It's been a busy six months but the 2021 Atlantic hurricane season finally ends on Nov. 30.
The season officially kicks off June 1 but Tropical Storm Ana jump-started the season in late May.
The National Hurricane Center named 21 storms this year — starting with Ana and ending with Wanda. There were seven hurricanes — which is about average — but is only half of the record-breaking 2020 season.
Based on the number of named storms, this was the third busies season on record behind last year and 2005. This year there were three Category 1, two Category 3 and two Category 4 hurricanes.

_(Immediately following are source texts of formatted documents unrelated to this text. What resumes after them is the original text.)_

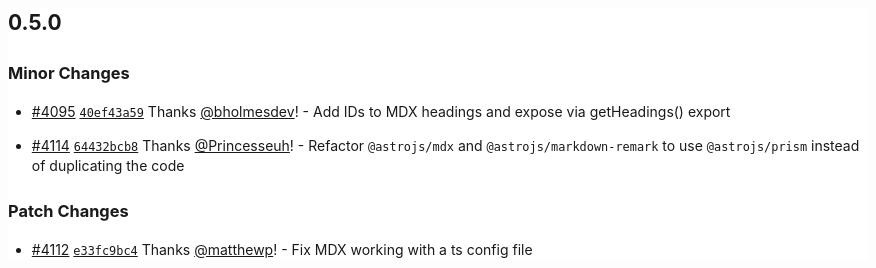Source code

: ## 0.5.0

### Minor Changes

- [#4095](https://github.com/withastro/astro/pull/4095) [`40ef43a59`](https://github.com/withastro/astro/commit/40ef43a59b08a1a8fbcd9f4a53745a9636a4fbb9) Thanks [@bholmesdev](https://github.com/bholmesdev)! - Add IDs to MDX headings and expose via getHeadings() export

* [#4114](https://github.com/withastro/astro/pull/4114) [`64432bcb8`](https://github.com/withastro/astro/commit/64432bcb873efd0e4297c00fc9583a1fe516dfe7) Thanks [@Princesseuh](https://github.com/Princesseuh)! - Refactor `@astrojs/mdx` and `@astrojs/markdown-remark` to use `@astrojs/prism` instead of duplicating the code

### Patch Changes

- [#4112](https://github.com/withastro/astro/pull/4112) [`e33fc9bc4`](https://github.com/withastro/astro/commit/e33fc9bc46ff0a30013deb6dc76e545e70cc3a3e) Thanks [@matthewp](https://github.com/matthewp)! - Fix MDX working with a ts config file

The most powerful storms were Hurricane Sam and Hurricane Ida. Sam was a fish storm in the Northern Atlantic but Ida ravaged Louisiana.
Ida hit the state with 150 mph sustained winds and killed at least 82 people across the country. It also destroyed large sections of Louisiana's electrical grid — knocking down transmission towers. Neighborhoods were flooded for weeks.
Most of the deaths occurred in the Northeast. Flash flooding from Ida's tropical rains drenched the region — submerging cars, subway stations and homes.
Saharan dust in the air over the Atlantic Ocean and the La Niña system helped to slow the season. By the end of September, the tropical depressions, storms and hurricanes had cost more than $105 billion in damages.
Experts believe the 2022 hurricane season could continue the trend of starting a few weeks earlier than usual.